Tue 11 Apr 2017 | 02:32
A closer look at how Professionalism has changed Rugby

20
Comments

The latest in the series of Ricoh Rugby Change videos looks at arguably one of the most important events in the game, the dawn of professionalism. The series investigates the impact professionalism has had on rugby union since its conception in 1995, the fundamental changes in the way the sport is run and consumed as well as the future.

Much discussed at the time, professionalism finally became reality after the World Cup in 1995. It was aided by media moguls who piled in money to make the sport commercially viable.

The success which followed moved the game up to another level but wasn't without its controversies. 1997 saw a reformed Four Nations tournament which excluded England due to a television rights dispute between the competition and Sky broadcasting. Both eventually settled and England rejoined the Five Nations.

Club rugby was the biggest winner in the new professional age with the Super 10 in the Southern Hemisphere becoming the Super 12 in 1996. It has since boomed to almost uncontrollable proportions with the current system of 18 teams in 2017.

__Brief 1__. Name every rugby competition or tournament mentioned in the rugby professionalism text.
__Brief 2__. In the rugby professionalism text, rewrite the stretch from "The latest in" through "sport commercially viable.", replacing "media moguls" with "television companies".

__Source material__.
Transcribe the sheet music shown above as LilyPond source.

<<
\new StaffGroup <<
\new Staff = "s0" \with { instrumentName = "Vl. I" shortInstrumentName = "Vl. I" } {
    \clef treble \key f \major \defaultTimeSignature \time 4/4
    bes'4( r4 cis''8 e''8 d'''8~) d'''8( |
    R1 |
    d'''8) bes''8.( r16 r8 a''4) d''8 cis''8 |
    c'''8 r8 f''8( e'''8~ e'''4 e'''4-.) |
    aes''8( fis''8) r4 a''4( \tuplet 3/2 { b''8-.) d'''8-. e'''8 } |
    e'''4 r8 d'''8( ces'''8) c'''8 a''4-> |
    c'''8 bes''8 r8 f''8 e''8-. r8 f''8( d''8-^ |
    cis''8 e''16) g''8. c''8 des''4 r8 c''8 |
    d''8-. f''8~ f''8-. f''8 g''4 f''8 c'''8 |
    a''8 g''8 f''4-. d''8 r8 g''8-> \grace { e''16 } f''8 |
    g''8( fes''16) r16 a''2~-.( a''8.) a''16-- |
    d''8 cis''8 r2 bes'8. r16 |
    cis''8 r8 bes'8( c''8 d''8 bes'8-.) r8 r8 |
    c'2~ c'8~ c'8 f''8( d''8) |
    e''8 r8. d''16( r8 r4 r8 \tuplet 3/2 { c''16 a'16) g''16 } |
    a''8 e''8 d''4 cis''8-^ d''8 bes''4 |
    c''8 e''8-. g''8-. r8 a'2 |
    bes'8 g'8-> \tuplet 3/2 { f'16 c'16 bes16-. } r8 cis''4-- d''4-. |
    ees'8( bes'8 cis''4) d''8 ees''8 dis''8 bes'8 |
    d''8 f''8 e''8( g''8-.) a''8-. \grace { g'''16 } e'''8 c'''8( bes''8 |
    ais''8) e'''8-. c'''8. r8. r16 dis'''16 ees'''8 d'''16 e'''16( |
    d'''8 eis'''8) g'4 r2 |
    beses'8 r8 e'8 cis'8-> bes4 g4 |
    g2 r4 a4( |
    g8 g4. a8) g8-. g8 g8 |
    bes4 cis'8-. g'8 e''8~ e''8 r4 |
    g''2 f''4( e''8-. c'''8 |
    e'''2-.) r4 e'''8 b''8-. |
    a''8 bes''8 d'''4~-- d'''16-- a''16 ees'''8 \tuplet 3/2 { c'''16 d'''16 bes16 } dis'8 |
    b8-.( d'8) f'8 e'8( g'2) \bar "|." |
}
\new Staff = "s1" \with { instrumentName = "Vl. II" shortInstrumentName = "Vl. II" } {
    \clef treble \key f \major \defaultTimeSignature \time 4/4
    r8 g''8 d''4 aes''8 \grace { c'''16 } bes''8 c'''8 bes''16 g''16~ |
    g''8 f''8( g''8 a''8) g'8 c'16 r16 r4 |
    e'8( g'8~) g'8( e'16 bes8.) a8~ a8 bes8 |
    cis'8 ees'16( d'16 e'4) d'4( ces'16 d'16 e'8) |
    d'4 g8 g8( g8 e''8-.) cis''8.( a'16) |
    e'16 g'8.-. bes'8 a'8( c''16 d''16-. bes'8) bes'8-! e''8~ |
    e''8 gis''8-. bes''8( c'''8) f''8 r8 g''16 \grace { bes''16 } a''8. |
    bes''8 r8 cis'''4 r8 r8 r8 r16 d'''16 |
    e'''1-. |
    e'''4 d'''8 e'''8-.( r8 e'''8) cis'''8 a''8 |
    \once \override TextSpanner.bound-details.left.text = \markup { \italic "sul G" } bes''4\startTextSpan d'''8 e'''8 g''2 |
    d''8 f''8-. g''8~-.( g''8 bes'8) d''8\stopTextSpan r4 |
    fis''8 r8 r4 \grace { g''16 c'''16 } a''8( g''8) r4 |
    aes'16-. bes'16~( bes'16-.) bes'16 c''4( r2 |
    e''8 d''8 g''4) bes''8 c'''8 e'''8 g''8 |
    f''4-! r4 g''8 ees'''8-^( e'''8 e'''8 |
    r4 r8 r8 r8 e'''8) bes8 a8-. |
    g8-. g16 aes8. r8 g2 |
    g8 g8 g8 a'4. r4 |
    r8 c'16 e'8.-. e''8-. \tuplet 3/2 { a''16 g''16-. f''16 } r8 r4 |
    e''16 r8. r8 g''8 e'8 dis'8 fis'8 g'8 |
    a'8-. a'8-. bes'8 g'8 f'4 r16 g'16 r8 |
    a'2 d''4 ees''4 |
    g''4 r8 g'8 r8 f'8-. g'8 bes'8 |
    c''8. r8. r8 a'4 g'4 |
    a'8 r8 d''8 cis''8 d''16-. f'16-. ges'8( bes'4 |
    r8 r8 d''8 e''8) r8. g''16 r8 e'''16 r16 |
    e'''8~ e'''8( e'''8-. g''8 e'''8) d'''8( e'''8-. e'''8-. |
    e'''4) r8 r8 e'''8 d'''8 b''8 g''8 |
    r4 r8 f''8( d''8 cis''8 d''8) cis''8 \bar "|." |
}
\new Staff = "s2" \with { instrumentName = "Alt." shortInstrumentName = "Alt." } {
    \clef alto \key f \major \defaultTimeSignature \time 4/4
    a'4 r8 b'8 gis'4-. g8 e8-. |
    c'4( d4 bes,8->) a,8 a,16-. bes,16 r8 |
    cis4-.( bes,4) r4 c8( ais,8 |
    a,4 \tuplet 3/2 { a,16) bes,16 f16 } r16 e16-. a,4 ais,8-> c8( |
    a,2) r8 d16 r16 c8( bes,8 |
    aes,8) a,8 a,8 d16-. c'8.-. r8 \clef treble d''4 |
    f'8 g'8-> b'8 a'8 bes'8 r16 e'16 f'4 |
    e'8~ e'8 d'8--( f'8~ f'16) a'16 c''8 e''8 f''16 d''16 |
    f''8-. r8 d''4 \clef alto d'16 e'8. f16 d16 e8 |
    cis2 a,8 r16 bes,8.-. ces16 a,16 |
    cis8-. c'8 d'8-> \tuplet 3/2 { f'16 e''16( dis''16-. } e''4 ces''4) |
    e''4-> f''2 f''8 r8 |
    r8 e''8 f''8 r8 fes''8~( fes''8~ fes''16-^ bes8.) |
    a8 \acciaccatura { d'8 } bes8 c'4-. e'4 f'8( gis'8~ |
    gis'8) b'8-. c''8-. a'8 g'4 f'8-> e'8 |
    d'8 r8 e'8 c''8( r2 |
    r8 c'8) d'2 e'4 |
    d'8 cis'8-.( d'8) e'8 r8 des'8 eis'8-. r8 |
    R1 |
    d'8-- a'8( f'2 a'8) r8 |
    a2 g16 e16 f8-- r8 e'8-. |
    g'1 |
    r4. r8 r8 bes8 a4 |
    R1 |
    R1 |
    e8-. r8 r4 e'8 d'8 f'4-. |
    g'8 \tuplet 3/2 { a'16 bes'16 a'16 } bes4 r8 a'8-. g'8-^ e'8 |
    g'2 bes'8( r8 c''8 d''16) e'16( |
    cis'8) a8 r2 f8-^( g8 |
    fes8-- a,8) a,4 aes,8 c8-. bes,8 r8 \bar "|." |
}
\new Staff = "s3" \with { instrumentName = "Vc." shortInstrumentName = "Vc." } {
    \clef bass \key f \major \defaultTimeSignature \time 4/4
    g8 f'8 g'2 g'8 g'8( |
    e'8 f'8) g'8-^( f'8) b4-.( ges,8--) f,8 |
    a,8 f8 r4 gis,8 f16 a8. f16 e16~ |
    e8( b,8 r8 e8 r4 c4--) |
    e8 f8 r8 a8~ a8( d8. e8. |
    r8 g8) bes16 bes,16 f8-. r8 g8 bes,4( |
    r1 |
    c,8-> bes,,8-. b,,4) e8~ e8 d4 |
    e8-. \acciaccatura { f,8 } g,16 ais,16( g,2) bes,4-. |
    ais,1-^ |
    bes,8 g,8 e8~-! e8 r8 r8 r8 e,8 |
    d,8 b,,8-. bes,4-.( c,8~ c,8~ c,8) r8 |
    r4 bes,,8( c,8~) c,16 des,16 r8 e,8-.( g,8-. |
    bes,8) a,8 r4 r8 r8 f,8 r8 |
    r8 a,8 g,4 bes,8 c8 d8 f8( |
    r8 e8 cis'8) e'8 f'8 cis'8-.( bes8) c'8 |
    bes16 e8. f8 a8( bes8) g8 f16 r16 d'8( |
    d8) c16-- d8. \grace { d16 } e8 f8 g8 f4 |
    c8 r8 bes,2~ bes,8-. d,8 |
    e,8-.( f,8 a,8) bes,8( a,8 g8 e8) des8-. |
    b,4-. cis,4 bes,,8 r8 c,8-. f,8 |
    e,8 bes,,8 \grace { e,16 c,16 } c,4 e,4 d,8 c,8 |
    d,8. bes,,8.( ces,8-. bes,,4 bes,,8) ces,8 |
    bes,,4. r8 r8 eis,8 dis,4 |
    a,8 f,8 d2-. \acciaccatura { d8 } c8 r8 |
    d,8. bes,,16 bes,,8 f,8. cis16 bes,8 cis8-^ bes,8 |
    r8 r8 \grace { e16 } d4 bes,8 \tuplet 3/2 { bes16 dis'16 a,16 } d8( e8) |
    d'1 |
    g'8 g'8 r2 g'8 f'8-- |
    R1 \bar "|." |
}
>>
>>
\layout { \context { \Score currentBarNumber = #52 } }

__Worked solution 1__. World Cup, Four Nations, Five Nations, Super 10, Super 12

__Worked solution 2__.
The latest in the series of Ricoh Rugby Change videos looks at arguably one of the most important events in the game, the dawn of professionalism. The series investigates the impact professionalism has had on rugby union since its conception in 1995, the fundamental changes in the way the sport is run and consumed as well as the future.

Much discussed at the time, professionalism finally became reality after the World Cup in 1995. It was aided by television companies who piled in money to make the sport commercially viable.